## THE PROBLEM
Find each line of the material below in which the word "lines" occurs, and return it.
....................
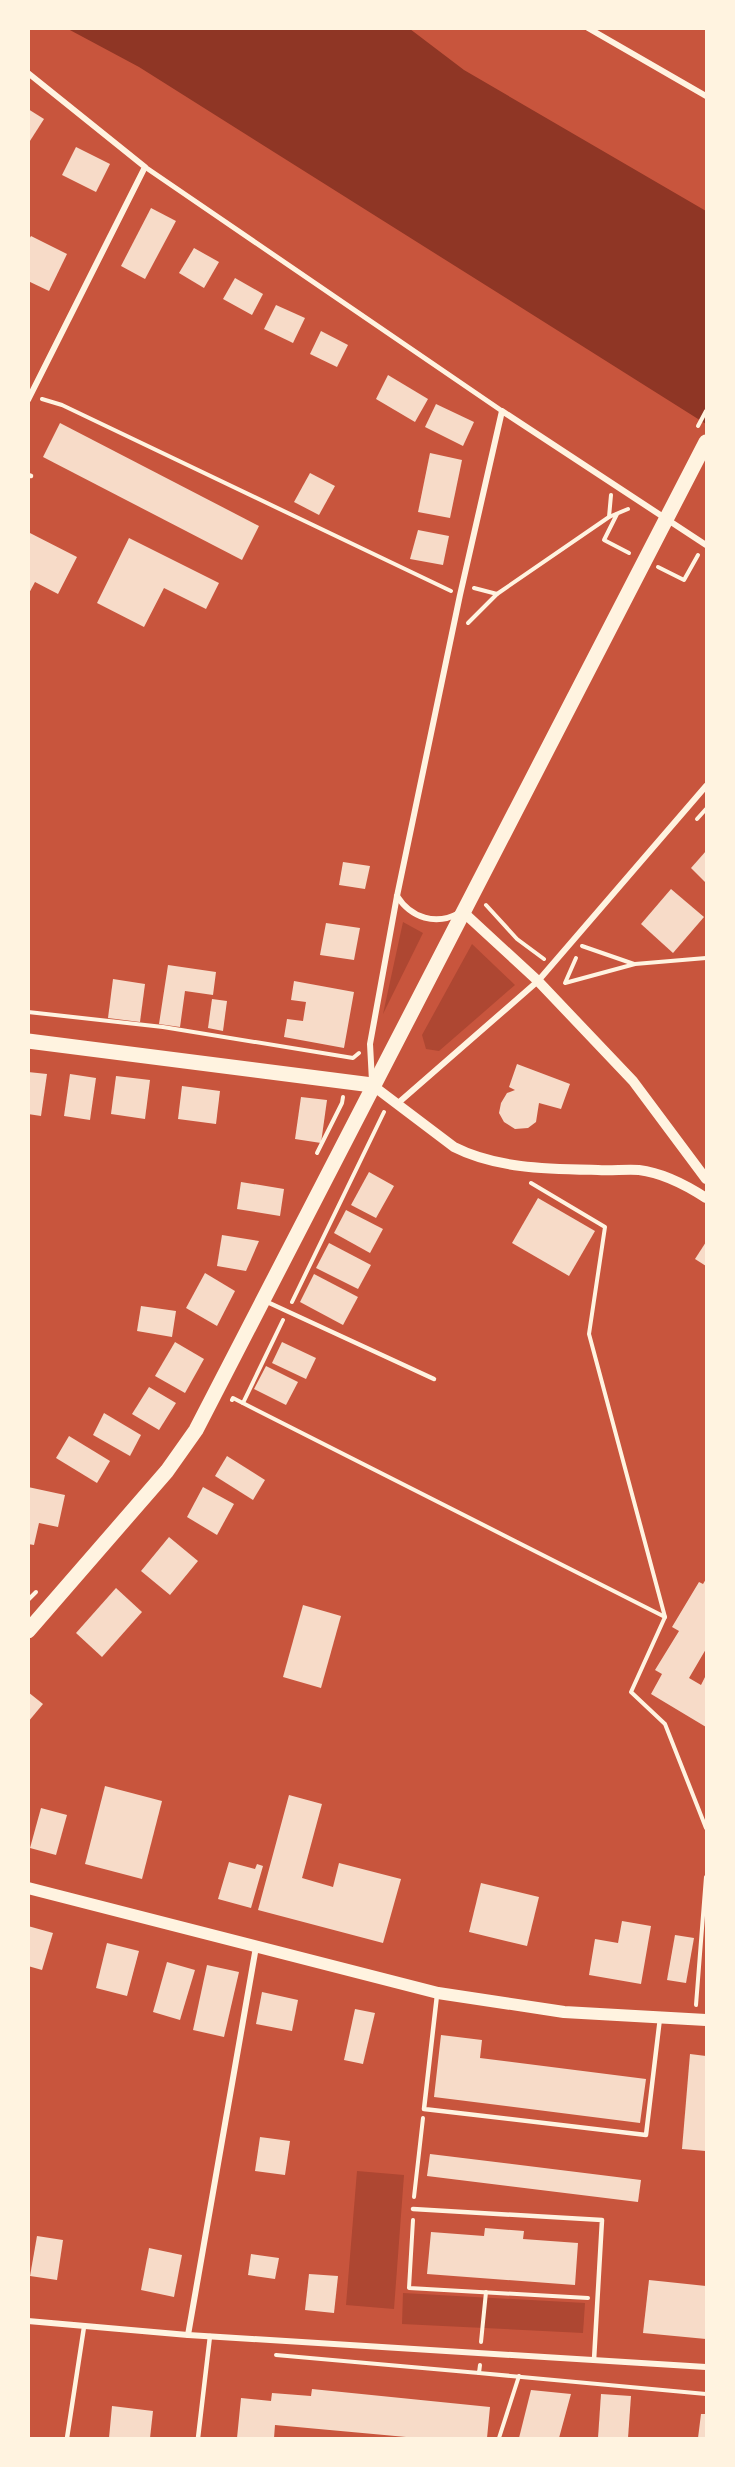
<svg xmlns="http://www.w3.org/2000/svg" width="735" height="2467" viewBox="0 0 735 2467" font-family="'PT Sans Narrow',sans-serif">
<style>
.green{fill:#ae4732}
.water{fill:#8f3625}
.building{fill:#f7dbc8}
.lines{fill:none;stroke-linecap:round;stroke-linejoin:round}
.path{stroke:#fff3e0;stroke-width:4}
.service{stroke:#fff3e0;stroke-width:4.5}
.pedestrian{stroke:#fff3e0;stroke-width:5}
.minor{stroke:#fff3e0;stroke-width:6}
.tertiary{stroke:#fff3e0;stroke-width:10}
.secondary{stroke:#fff3e0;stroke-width:12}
.primary{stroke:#fff3e0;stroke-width:15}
</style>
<rect width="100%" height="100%" fill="#c8553d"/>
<!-- green -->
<g class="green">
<path d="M403,922L423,933L383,1014Z"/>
<path d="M472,944L515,985L439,1051L426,1049L422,1035Z"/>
<path d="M357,2171L404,2175L394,2309L346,2305Z"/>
<path d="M403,2293L585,2303L583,2333L402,2324Z"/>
</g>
<!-- water -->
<path class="water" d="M68,29H410L464,70L706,211V424L139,67Z"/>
<!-- building -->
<g class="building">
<path d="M28,109L44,119L28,144Z"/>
<path d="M76,147L110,164L96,192L62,175Z"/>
<path d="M151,208L176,221L145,279L121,266Z"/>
<path d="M31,236L67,254L49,291L28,281V241Z"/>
<path d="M194,248L219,262L204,288L179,273Z"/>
<path d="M235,278L263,294L252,315L223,299Z"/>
<path d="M276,305L305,318L293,343L264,329Z"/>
<path d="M321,331L348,345L337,367L310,354Z"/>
<path d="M388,375L428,399L415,422L376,399Z"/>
<path d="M436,404L474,422L463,446L425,427Z"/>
<path d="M60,423L259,526L242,560L43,457Z"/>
<path d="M430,453L462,460L450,518L418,512Z"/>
<path d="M310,473L335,486L319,515L294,502Z"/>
<path d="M418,530L449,536L443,565L410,559Z"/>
<path d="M28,532L77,557L58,594L35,582L28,595Z"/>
<path d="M129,538L219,583L206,609L164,588L144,627L97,603Z"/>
<path d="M706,851V883L691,868Z"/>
<path d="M343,862L370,866L365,889L339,885Z"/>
<path d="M671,889L704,917L673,953L641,924Z"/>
<path d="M326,923L360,928L354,960L320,955Z"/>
<path d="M168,965L216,972L213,995L185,991L180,1027L159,1024Z"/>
<path d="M113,979L145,984L140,1022L108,1018Z"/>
<path d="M294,981L354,992L344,1048L284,1037L287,1019L303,1021L306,1002L291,1000Z"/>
<path d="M212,999L227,1001L223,1031L208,1028Z"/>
<path d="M517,1064L570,1084L561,1109L539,1103L536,1122L528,1128L515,1129L504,1122L499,1113L501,1103L507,1093L515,1090L509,1087Z"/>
<path d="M28,1072L47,1074L41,1116L28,1114Z"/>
<path d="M70,1074L96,1078L90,1120L64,1116Z"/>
<path d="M116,1076L150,1080L145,1119L111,1114Z"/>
<path d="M182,1086L220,1091L216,1124L178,1119Z"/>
<path d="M301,1097L327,1100L321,1143L295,1139Z"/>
<path d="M369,1172L394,1186L376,1218L351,1205Z"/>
<path d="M241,1182L284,1189L280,1216L237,1209Z"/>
<path d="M538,1198L595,1231L569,1276L512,1243Z"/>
<path d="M346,1210L383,1229L370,1253L334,1233Z"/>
<path d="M222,1235L259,1241L246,1271L217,1266Z"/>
<path d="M706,1242V1266L695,1259Z"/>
<path d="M329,1243L371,1265L358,1289L316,1268Z"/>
<path d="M205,1273L235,1291L217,1326L186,1308Z"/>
<path d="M314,1274L358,1297L343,1325L300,1302Z"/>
<path d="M141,1306L176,1311L172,1337L137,1331Z"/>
<path d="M175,1342L204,1359L185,1393L155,1376Z"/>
<path d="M282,1342L316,1358L306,1379L272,1363Z"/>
<path d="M266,1366L298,1382L286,1405L254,1389Z"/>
<path d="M149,1387L176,1403L159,1430L132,1414Z"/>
<path d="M104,1413L141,1435L130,1456L93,1435Z"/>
<path d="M69,1436L110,1461L97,1483L56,1458Z"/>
<path d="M227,1456L265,1480L253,1500L215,1476Z"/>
<path d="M28,1487L65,1495L58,1527L39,1523L34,1545L28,1544Z"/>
<path d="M203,1487L234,1504L217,1535L187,1517Z"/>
<path d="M169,1537L198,1561L170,1595L141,1571Z"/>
<path d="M706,1579V1649L689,1678L701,1685L706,1675V1727L651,1694L662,1674L655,1670L679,1631L672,1627L699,1582L703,1584Z"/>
<path d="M116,1588L142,1612L102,1657L76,1633Z"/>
<path d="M303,1605L341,1616L321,1688L283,1677Z"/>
<path d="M28,1692L43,1704L28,1722Z"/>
<path d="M105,1786L162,1801L142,1879L85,1864Z"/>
<path d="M289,1795L322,1804L302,1878L333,1887L339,1863L401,1879L383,1943L258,1910Z"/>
<path d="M41,1808L67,1815L56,1855L30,1848Z"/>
<path d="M229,1862L255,1869L257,1864L263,1866L251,1908L218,1899Z"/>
<path d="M481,1883L539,1897L527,1946L469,1932Z"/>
<path d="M622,1921L651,1926L641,1984L589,1975L595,1939L618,1943Z"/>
<path d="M28,1926L53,1933L42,1970L28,1966Z"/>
<path d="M675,1935L694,1938L686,1983L667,1980Z"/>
<path d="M107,1943L139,1951L127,1996L96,1988Z"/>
<path d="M167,1962L195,1970L180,2020L153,2012Z"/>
<path d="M207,1965L239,1972L224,2037L193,2030Z"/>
<path d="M262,1992L298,2000L292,2031L256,2024Z"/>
<path d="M355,2009L375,2013L363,2064L344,2060Z"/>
<path d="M441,2035L482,2040L480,2058L646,2079L640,2123L434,2097Z"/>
<path d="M690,2054L706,2056V2151L682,2149Z"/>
<path d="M260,2137L290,2141L285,2175L255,2171Z"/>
<path d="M430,2154L641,2180L638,2202L427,2176Z"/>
<path d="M485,2228L524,2231L523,2239L578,2243L575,2285L427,2274L431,2232L484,2236Z"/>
<path d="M37,2236L63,2240L57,2280L30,2276Z"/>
<path d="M149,2248L182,2255L174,2297L141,2290Z"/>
<path d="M251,2254L279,2258L275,2279L248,2275Z"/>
<path d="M309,2274L338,2276L334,2313L305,2310Z"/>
<path d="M649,2280L706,2286V2339L643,2333Z"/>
<path d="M312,2389L490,2407L487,2438H417L275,2425L274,2438H237L241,2398L271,2401L272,2393L311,2396Z"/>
<path d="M531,2390L571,2394L559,2438H519Z"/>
<path d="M601,2394L631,2396L628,2438H598Z"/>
<path d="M112,2406L153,2411L150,2438H109Z"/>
<path d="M701,2414H706V2438H698Z"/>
</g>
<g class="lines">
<!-- path -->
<g class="path">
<path d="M42,399L62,405L451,591"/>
<path d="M698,426L706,411"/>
<path d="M617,514L604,540L629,553"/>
<path d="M609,517L628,509"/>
<path d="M658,567L684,580L698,555"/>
<path d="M474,588L497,594L609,517L611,495"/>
<path d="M468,623L497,594"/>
<path d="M697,819L706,809"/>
<path d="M486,905L517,939L544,959"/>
<path d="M582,946L634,964"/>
<path d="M576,958L565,983L635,964L706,958"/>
<path d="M28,1012L163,1027L353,1058L359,1053"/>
<path d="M317,1153L342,1103L343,1097"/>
<path d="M531,1183L605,1227L589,1334L665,1617L631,1692L665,1724L706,1828"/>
<path d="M292,1302L384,1112"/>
<path d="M232,1400L233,1398L665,1617"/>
<path d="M243,1403L283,1320"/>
<path d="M28,1600L36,1592"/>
<path d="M696,2005L706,1877"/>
<path d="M414,2197L423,2118"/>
<path d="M413,2220L409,2288L588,2298"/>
<path d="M481,2342L486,2292"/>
<path d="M276,2355L479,2373L480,2365"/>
<path d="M479,2373L706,2394"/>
<path d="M499,2438L519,2376"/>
</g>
<!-- service -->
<g class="service">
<path d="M28,475L31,476"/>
<path d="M265,1301L434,1379"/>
<path d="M437,1995L424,2109L646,2135L660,2018"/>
<path d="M413,2209L602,2220L594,2360"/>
<path d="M67,2438L84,2327"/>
<path d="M198,2438L210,2336"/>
</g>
<!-- pedestrian -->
<path class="pedestrian" d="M145,167L502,411"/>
<!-- minor -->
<g class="minor">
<path d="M588,28L706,96"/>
<path d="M28,73L145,167L28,400"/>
<path d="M397,896C411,918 436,926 459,913"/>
<path d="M372,1081L370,1044L397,896L460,595L502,411L706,545"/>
<path d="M397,1104L538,981L706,786"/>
<path d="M28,2321L188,2335L706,2367"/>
<path d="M188,2335L256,1947"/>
</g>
<!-- tertiary -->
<g class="tertiary">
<path d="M462,911L538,981L633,1081L706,1179"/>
<path d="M372,1085L454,1147C497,1169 550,1169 598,1170C611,1171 626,1169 639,1170C664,1173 686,1185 706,1198"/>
</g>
<!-- secondary -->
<path class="secondary" d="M28,1888L438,1993L564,2012L706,2020"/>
<!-- primary -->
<g class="primary">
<path d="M28,1041L372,1085"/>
<path d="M28,1631L167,1471L196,1430L706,442"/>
</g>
</g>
<!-- border -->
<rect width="735" height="2467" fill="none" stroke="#fff3e0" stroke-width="60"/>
</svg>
....................
## EXERCISE OUTPUT
.lines{fill:none;stroke-linecap:round;stroke-linejoin:round}
<g class="lines">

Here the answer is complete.